Problem to work on: Switch every "pie" in the rows below to "circle" and write the rows out again with nothing else changed. Leave the pictures out.

________________

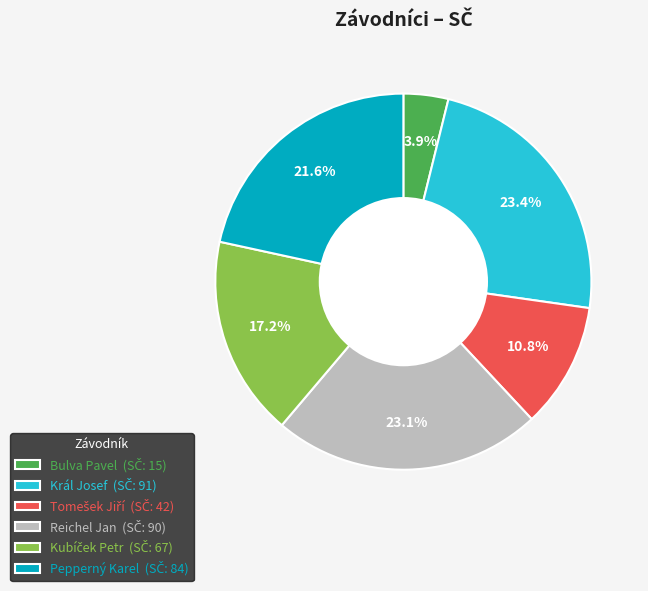

Is Reichel Jan the majority of the pie?

No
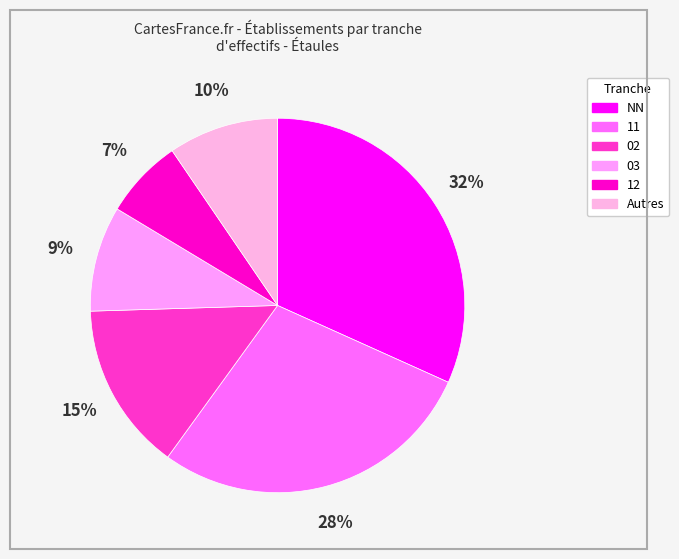

Is there any slice that represents more than half of the pie?

No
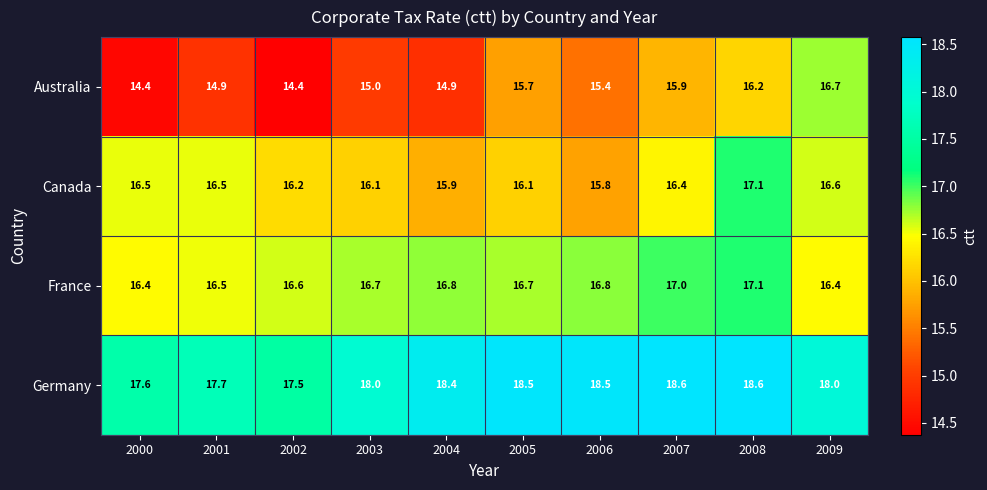

The value of Canada at 2001 is 16.5. True or false?

True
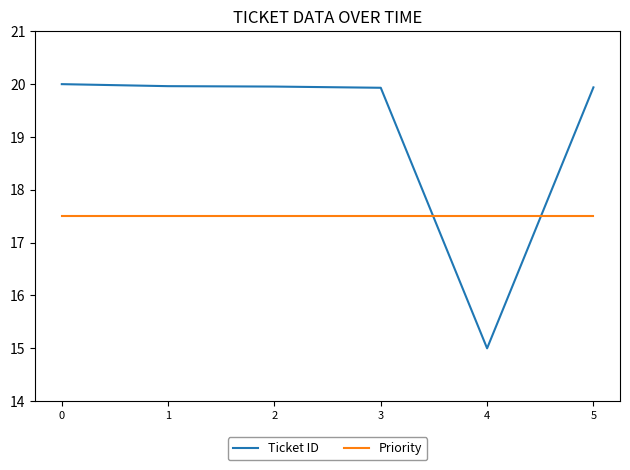

What is the spread (max minus min) of values at 0?

2.5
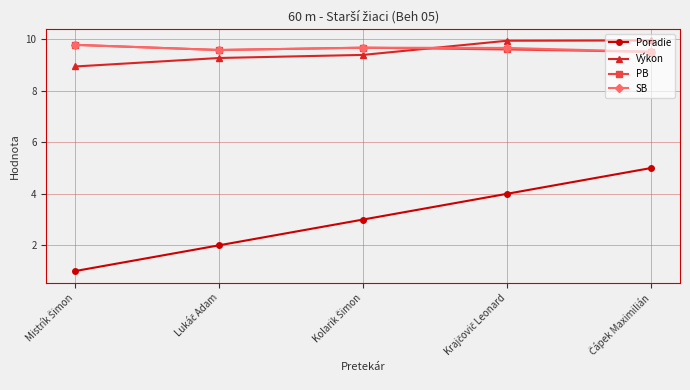

Which series has the widest spread of values?

Poradie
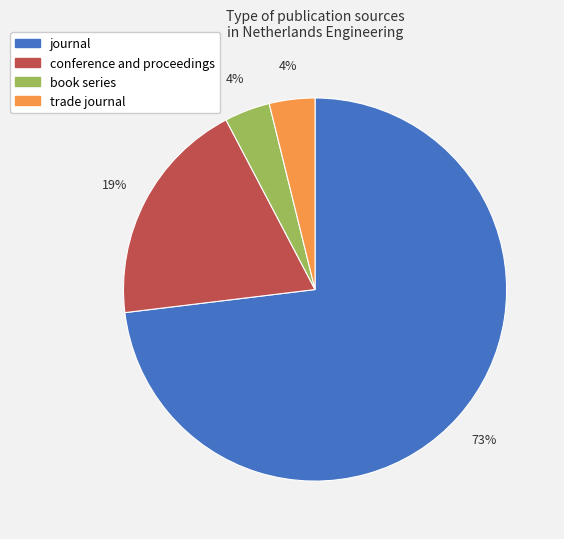

To the nearest percent, what is the difference between the largest and smallest slice percentages?

69%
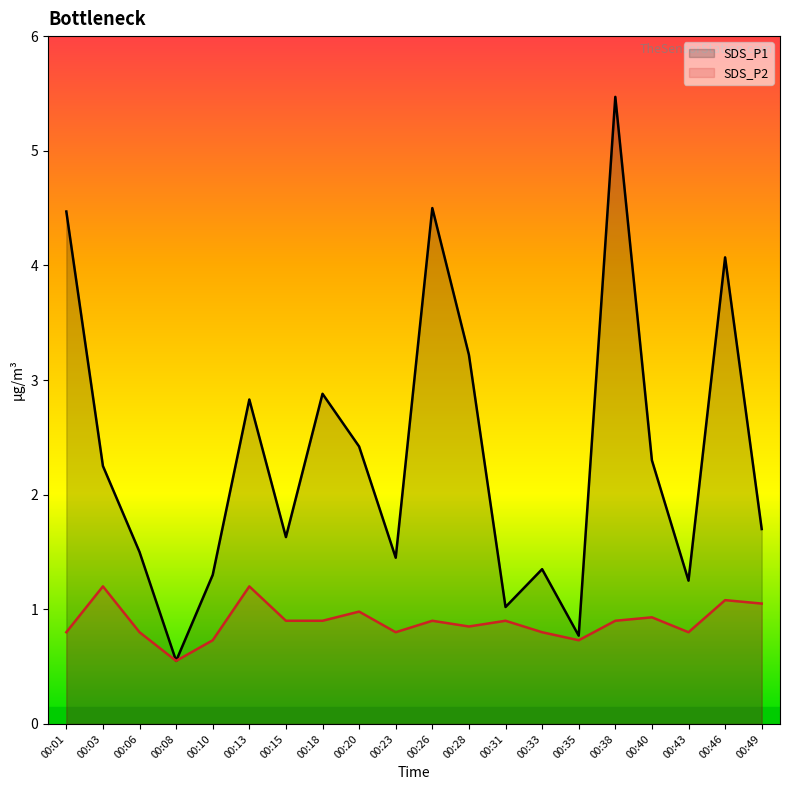

What is the average value of the SDS_P2 series?

0.9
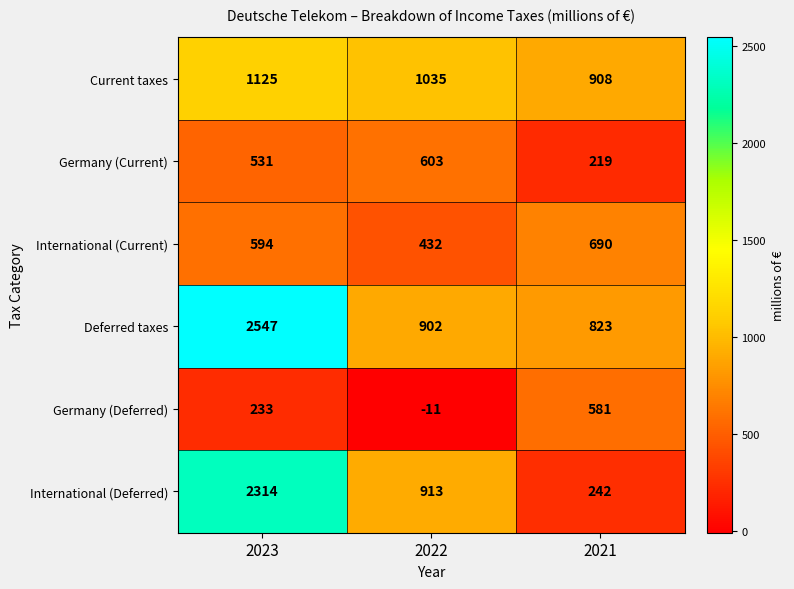

The value of Germany (Current) at 2023 is 285. True or false?

False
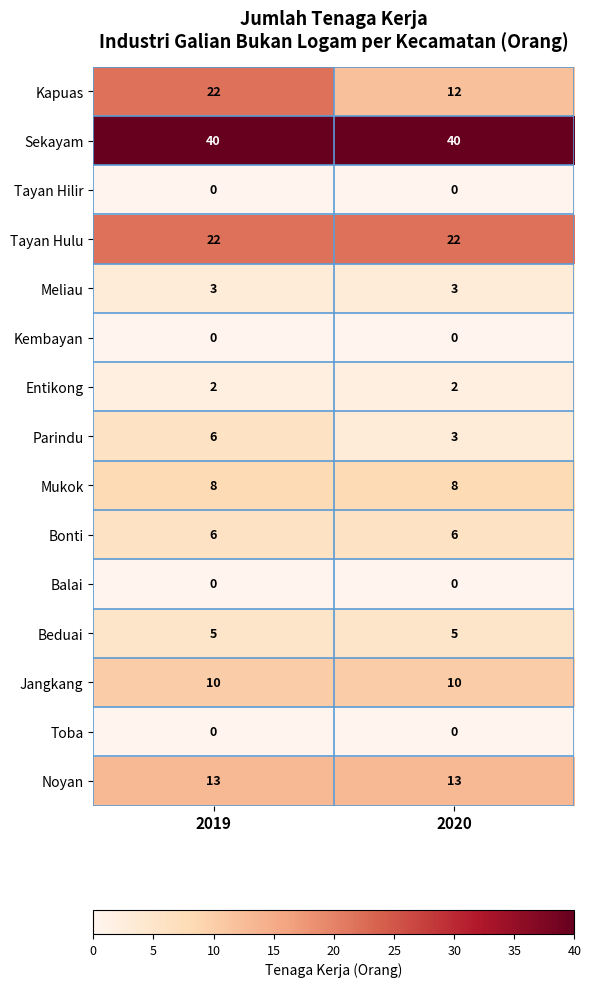

What is the sum of all Jangkang values?

20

________________

Written reply:
Is Reichel Jan the majority of the circle?

No

Is there any slice that represents more than half of the circle?

No

The value of Canada at 2001 is 16.5. True or false?

True

What is the spread (max minus min) of values at 0?

2.5

Which series has the widest spread of values?

Poradie

To the nearest percent, what is the difference between the largest and smallest slice percentages?

69%

What is the average value of the SDS_P2 series?

0.9

The value of Germany (Current) at 2023 is 285. True or false?

False

What is the sum of all Jangkang values?

20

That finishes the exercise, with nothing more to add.